(Collected data)
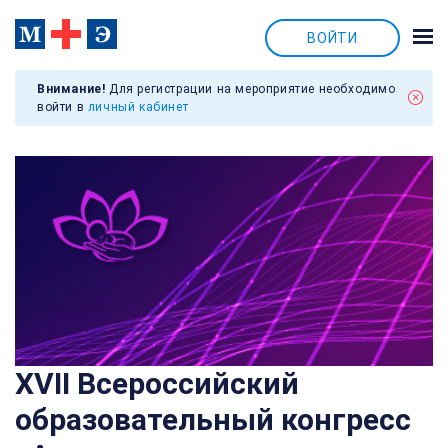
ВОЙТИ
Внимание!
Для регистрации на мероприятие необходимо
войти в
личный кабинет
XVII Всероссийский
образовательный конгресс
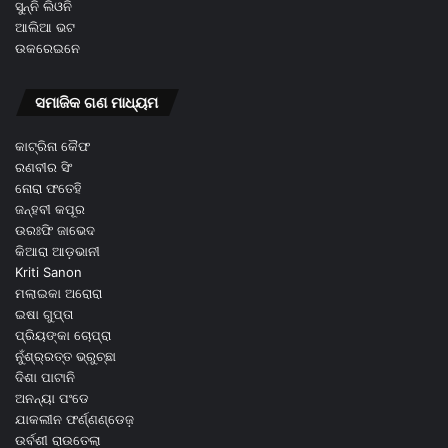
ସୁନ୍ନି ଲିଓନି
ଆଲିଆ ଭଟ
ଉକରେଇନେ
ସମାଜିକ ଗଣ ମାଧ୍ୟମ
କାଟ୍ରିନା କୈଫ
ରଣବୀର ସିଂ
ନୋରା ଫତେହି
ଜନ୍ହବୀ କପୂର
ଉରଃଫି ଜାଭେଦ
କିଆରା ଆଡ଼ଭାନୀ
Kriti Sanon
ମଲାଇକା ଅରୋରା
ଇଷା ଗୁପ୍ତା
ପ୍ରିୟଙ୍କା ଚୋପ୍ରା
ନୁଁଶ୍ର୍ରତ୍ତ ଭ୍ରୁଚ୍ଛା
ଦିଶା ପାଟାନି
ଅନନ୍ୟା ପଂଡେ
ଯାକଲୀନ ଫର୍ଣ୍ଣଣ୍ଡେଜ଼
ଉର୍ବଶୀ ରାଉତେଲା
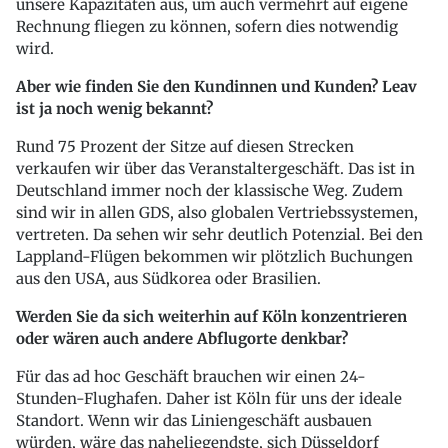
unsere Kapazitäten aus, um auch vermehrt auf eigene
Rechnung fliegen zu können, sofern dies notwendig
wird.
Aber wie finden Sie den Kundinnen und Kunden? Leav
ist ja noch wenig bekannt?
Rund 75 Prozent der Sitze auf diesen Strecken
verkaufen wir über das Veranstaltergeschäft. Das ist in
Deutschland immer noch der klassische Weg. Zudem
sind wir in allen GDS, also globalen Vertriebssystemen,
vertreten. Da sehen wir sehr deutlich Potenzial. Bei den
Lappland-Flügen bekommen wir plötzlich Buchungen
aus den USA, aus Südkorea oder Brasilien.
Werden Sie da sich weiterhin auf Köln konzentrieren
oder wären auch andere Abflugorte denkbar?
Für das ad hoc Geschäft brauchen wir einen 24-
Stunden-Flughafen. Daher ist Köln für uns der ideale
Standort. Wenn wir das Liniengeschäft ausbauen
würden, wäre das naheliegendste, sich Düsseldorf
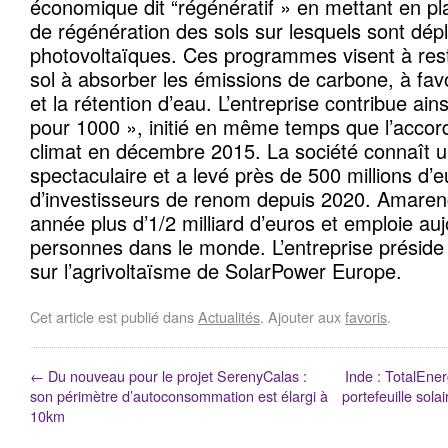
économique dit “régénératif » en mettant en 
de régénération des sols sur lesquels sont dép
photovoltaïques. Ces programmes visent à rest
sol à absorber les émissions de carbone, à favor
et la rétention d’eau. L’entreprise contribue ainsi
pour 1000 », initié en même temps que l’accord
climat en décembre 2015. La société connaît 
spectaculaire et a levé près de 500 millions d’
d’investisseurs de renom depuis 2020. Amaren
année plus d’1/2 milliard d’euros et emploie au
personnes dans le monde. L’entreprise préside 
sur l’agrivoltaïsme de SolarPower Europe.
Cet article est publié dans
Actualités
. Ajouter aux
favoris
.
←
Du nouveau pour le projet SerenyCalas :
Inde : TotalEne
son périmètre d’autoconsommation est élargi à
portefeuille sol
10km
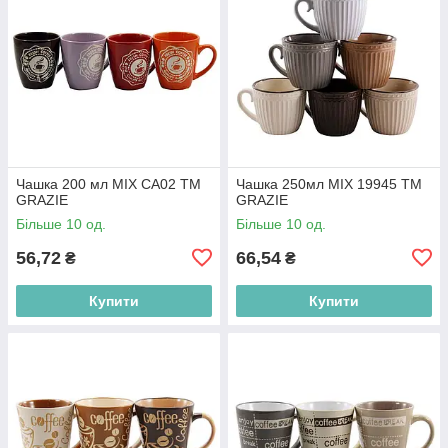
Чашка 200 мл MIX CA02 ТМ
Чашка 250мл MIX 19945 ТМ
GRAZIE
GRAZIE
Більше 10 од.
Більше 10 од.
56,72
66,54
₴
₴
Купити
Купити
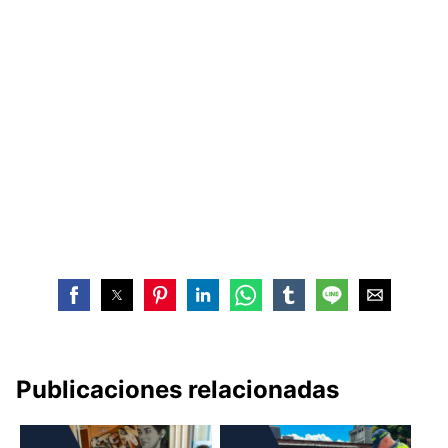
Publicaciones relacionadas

◆ WHAT THE EXERCISE ASKS ◆
Print the data above exactly, from its first line to the line bearing "ଉର୍ବଶୀ ରାଉତେଲା" inclusive, and keep pictures out of the result.

◆ SOLUTION TO THIS EXERCISE ◆
ВОЙТИ
Внимание!
Для регистрации на мероприятие необходимо
войти в
личный кабинет
XVII Всероссийский
образовательный конгресс
ସୁନ୍ନି ଲିଓନି
ଆଲିଆ ଭଟ
ଉକରେଇନେ
ସମାଜିକ ଗଣ ମାଧ୍ୟମ
କାଟ୍ରିନା କୈଫ
ରଣବୀର ସିଂ
ନୋରା ଫତେହି
ଜନ୍ହବୀ କପୂର
ଉରଃଫି ଜାଭେଦ
କିଆରା ଆଡ଼ଭାନୀ
Kriti Sanon
ମଲାଇକା ଅରୋରା
ଇଷା ଗୁପ୍ତା
ପ୍ରିୟଙ୍କା ଚୋପ୍ରା
ନୁଁଶ୍ର୍ରତ୍ତ ଭ୍ରୁଚ୍ଛା
ଦିଶା ପାଟାନି
ଅନନ୍ୟା ପଂଡେ
ଯାକଲୀନ ଫର୍ଣ୍ଣଣ୍ଡେଜ଼
ଉର୍ବଶୀ ରାଉତେଲା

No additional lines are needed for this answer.